Domenica il Paese va alle prime elezioni libere con l’accordo tra i generali e l’ex oppositrice Aung San Suu Kyi. Che potrebbe diventare vicepresidente
La prima cosa da fare quando si arriva in Birmania - o Myanmar come ora si chiama - è quella di spostare le lancette dell’orologio. Di mezz’ora. Perché la Birmania, così come ce l’hanno raccontata scrittori come Kipling e Somerset Maugham, ma soprattutto, in uno dei suoi più belli e sconosciuti romanzi (“Burmese Days”, Diario Birmano) George Orwell, è un Paese che ama sottolineare la sua diversità. E lo ha fatto sempre con grande dignità, senza minacciare nessuno fuori dai suoi peraltro molto indefiniti confini, ma finendo per far pagare prezzi altissimi ai suoi cittadini orgogliosi, educati e tuttavia capaci di mostruose violenze.
Basti pensare a quando, dopo essere riusciti a strappare l’indipendenza dagli inglesi nel 1947, i birmani videro prima saltare in aria mezzo governo provvisorio (alla guida del quale c’era Aung San, padre dell’attuale leader dell’opposizione e premio Nobel per la Pace, Aung San Suu Kyi). Poi subire, dagli anni ’60 in poi, una serie di colpi di Stato sanguinosi da parte dei militari appoggiati dalla potente sangha buddhista (una sorta di “sinodo”, tutt’ora coinvolto nella “Ma Ba Tha”, sorta di guerra santa molto poco buddhista che impone ai propri fedeli di non intrattenere relazioni, né umane né commerciali, con le minoranze islamiche e hindu.

────────────────────────────────────────

Trascrivi dal testo sulla Birmania il tratto che va da "Domenica il Paese" fino a "di mostruose violenze.". Le righe riportate qui non hanno alcun ruolo nell'esercizio.

────────────────────────────────────────

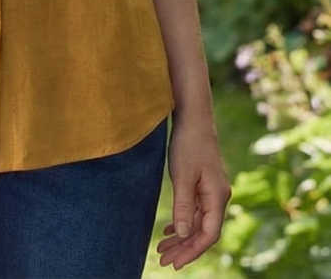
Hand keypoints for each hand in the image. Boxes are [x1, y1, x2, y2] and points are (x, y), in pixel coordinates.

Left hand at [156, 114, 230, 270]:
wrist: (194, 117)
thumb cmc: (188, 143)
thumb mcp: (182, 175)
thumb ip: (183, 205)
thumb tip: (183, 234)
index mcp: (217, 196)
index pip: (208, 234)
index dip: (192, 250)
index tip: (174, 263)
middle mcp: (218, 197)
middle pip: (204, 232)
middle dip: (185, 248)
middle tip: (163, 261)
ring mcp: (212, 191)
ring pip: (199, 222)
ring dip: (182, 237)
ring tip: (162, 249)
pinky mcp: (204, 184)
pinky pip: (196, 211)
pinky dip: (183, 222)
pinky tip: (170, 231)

────────────────────────────────────────

# [Esercizio svolto]
Domenica il Paese va alle prime elezioni libere con l’accordo tra i generali e l’ex oppositrice Aung San Suu Kyi. Che potrebbe diventare vicepresidente
La prima cosa da fare quando si arriva in Birmania - o Myanmar come ora si chiama - è quella di spostare le lancette dell’orologio. Di mezz’ora. Perché la Birmania, così come ce l’hanno raccontata scrittori come Kipling e Somerset Maugham, ma soprattutto, in uno dei suoi più belli e sconosciuti romanzi (“Burmese Days”, Diario Birmano) George Orwell, è un Paese che ama sottolineare la sua diversità. E lo ha fatto sempre con grande dignità, senza minacciare nessuno fuori dai suoi peraltro molto indefiniti confini, ma finendo per far pagare prezzi altissimi ai suoi cittadini orgogliosi, educati e tuttavia capaci di mostruose violenze.